When I was in engineering school and wanted to get some serious data crunching done (shout out to Patran/Nastran aficionados), I would go downstairs to the lab and chat up Harvey. He owned the interface to the powerful and expensive mainframe, and nothing was going to get slotted in or processed without the blessing of this high priest of what, at the time, was Big Data. As much as I liked Harvey, boy am I glad that times have changed. But the advent of better number-crunching technology hasn’t happened overnight.
First Wave — Easier Data Access
The democratization of data access within the business has been years in the making. Whereas 20 years ago there were a limited number of databases that were often run on large systems and had high barriers/licenses to start using (by people with advanced SQL training), the world has been evolving in a number of different directions. With the advent of MySQL in the mid-1990s, it became free and easy to get started on storing data, even with a minimum of relational database knowledge. MySQL then went on to power much of the website revolution in the late 90s.
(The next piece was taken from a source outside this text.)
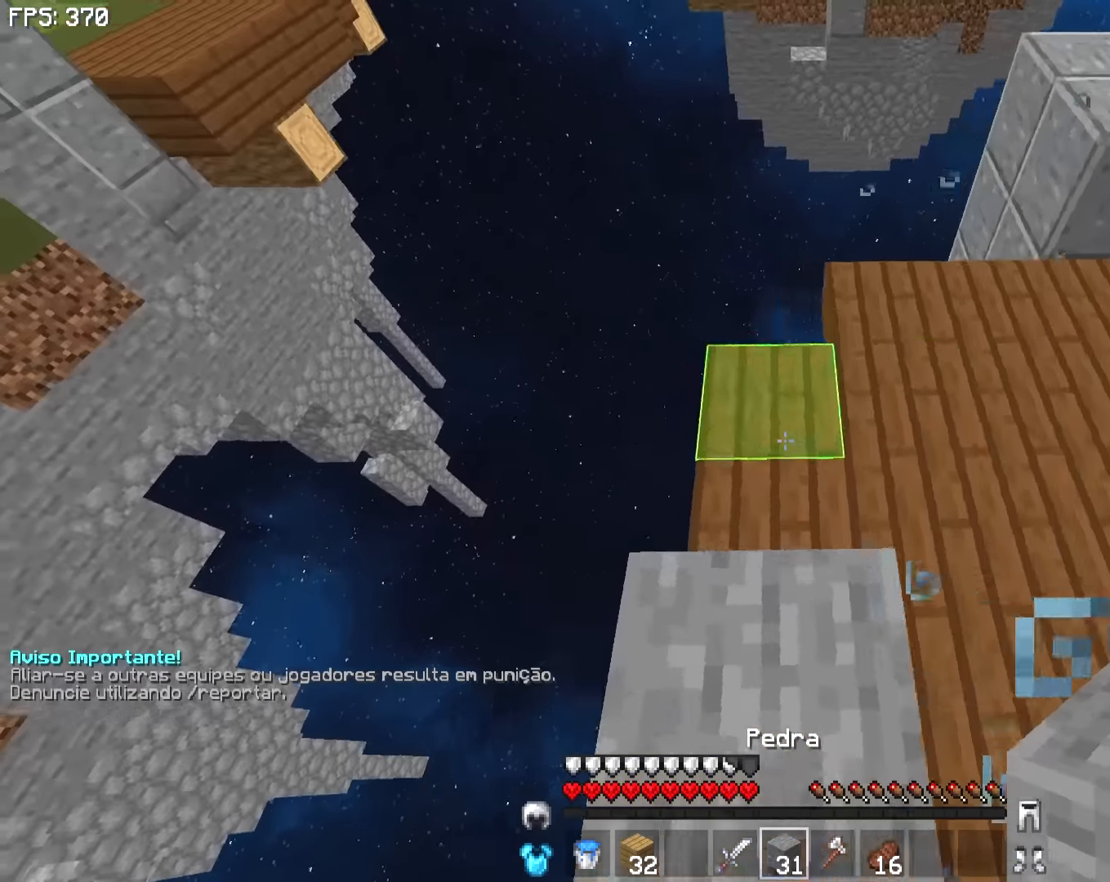
{"keys": ["a", "s"], "mouse": [], "events": [[367, "mouse_right", "down"], [500, "mouse_right", "up"]]}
Second Wave — Cost Effective, Powerful Processing
Just as the first wave was starting to build, the need for a second wave was already starting. While it became easier to stand up and start a website and its underlying database, the explosive growth of the internet was starting to lead to other issues. Trying to find ways to index and search all the content being created was a daunting task. The major search engines such as Yahoo and Google were struggling with traditional ways of searching stacks of data. So instead of indexing every piece of hay in the proverbial haystack, they found ways to break it up and “mapreduce” it over several batches. The foundations for Hadoop came out of these efforts along with the work on Nutch by Doug Cutting.
Wave Three – The Bridge to Easy and Powerful
While cost effective and easy access sound great, this democracy presents opportunities and challenges since most existing data is already on legacy SQL systems. On the one hand, there are powerful new ways to combine NoSQL, SQL, and Hadoop for new areas such as IoT, as Matt Asay points out. On the other hand, there is now a modern Data Supply Chain (as Dan Woods notes) that must be put into place to manage all of this. That complexity can be intimidating for data architects, who only a decade ago were focused primarily on SQL and didn’t have to piece together NoSQL and Hadoop as well.